Après l’éviction de Hervé Gattegno, Bolloré s’impose à Paris Match et au Jdd. Il devrait y nommer Patrick Mahé et Jérôme Bellay, deux partisans de l’alliance droite/extrême-droite et anti Macron.
@sandrinecassini @AudeDassonville https://t.co/f97OrBohC6— Raphaelle Bacqué (@RaphaelleBacque) October 20, 2021
Raphaëlle Bacqué risque de ne pas être déçue car mercredi 20 octobre au matin, Laurent Ubartelli du Point annonçait que Laurence Pieau (ex-Closer) prendrait la place de Paris Match quand le JDD serait dirigé par l’actuel directeur adjoint de Valeurs Actuelles Tugdual Denis.
https://twitter.com/oubertalli/status/1450744496761802754
Jean-Michel Aphatie, que les réseaux sociaux n’ont vraiment pas grandi y est allé de son petit couplet pleurnichard sous-entendant clairement que ce changement était issu de la volonté de Vincent Bolloré. Pas un scoop mais toujours l’occasion d’écrire quelque chose.
Lagardère? Ah tiens, ce n’est pas le nom qu’on m’avait donné. Étonnant, non? https://t.co/xINdf9X1wu
— jean-michel aphatie (@jmaphatie) October 19, 2021
D’autres tentent le lyrisme avec un ridicule un peu gênant à l’image de Nils Wilcke.

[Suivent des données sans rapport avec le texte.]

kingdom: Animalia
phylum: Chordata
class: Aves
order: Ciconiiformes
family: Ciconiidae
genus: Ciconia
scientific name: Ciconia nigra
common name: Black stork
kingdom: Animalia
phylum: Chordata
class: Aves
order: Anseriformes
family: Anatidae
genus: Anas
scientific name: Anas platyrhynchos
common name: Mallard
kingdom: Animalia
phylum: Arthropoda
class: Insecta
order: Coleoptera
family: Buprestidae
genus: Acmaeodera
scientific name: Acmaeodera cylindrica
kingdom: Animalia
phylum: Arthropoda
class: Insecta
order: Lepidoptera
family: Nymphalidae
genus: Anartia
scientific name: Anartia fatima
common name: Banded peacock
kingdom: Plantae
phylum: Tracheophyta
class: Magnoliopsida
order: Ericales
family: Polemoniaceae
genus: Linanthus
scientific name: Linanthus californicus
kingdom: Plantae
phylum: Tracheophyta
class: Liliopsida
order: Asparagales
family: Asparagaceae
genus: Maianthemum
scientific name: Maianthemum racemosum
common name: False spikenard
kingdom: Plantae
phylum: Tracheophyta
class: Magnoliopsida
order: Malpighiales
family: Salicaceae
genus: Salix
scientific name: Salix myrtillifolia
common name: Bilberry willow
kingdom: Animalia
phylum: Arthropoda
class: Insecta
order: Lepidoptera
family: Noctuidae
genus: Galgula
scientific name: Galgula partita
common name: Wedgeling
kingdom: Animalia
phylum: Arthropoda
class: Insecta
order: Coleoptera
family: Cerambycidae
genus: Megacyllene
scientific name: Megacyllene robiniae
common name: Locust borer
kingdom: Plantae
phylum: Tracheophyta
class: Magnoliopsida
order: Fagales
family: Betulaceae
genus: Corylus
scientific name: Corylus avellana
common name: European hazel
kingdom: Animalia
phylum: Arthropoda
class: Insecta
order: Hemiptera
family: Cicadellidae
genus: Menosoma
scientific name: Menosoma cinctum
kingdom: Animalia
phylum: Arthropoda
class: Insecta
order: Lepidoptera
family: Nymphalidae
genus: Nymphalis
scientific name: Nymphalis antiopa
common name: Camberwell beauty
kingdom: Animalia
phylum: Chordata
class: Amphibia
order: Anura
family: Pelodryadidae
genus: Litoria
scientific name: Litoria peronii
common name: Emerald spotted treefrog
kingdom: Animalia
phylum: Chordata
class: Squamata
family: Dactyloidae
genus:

Voir aussi : Départ d’Hervé Gattegno au JDD et à Paris Match, début de l’ère Bolloré ?
À six mois de la présidentielle, les médias en ébullition
Une fois n’est pas coutume, l’information factuelle à retenir de cette petite polémique a été soulignée par l’AFP : il s’agit de mouvements qui interviennent à six mois de la présidentielle. En effet, l’arrivée d’Éric Zemmour semble galvaniser Bolloré dans sa volonté de diversifier (en l’occurrence droitiser) une partie de la presse nationale. Juste retour de bâton pour un monde médiatique qui penche largement au centre gauche libéral libertaire et qui semble avoir trouvé un candidat-président idéal avec Emmanuel Macron.
Depuis le début du quinquennat, l’information et les médias sont au cœur des préoccupations de la majorité qui semble gênée par la diversité d’opinion et la liberté de ton inhérente à internet. La loi Avia aura montré la volonté de museler les contrepoids médiatiques, la création d’un observatoire de la haine en ligne complètera ensuite le panel répressif…
Le pouvoir s’est activé pour limiter les voies contestataires mais bénéficie aussi de la création d’un média taillé sur mesure avec Franc-Tireur, qui se lance en novembre à cinq mois de l’élection présidentielle. Déjà assuré d’une certaine forme d’appui du groupe France TV qui ne devrait pas vraiment faire campagne pour Jean-Luc Mélenchon, Éric Zemmour ou Marine Le Pen, le président Macron dispose d’un large panel de journaux qui lui sont acquis ; d’autres le rallieront en cas de second tour contre « un populiste » à l’image de Libération, dernier vestige quotidien du socialisme version PS.
Faute de révolutionner une profession très ancrée à gauche et dans le modèle libéral libertaire, les mouvements opérés par Bolloré, quoiqu’on puisse en penser par ailleurs, vont indéniablement dans le sens d’une plus grande diversité d’opinion dans les médias.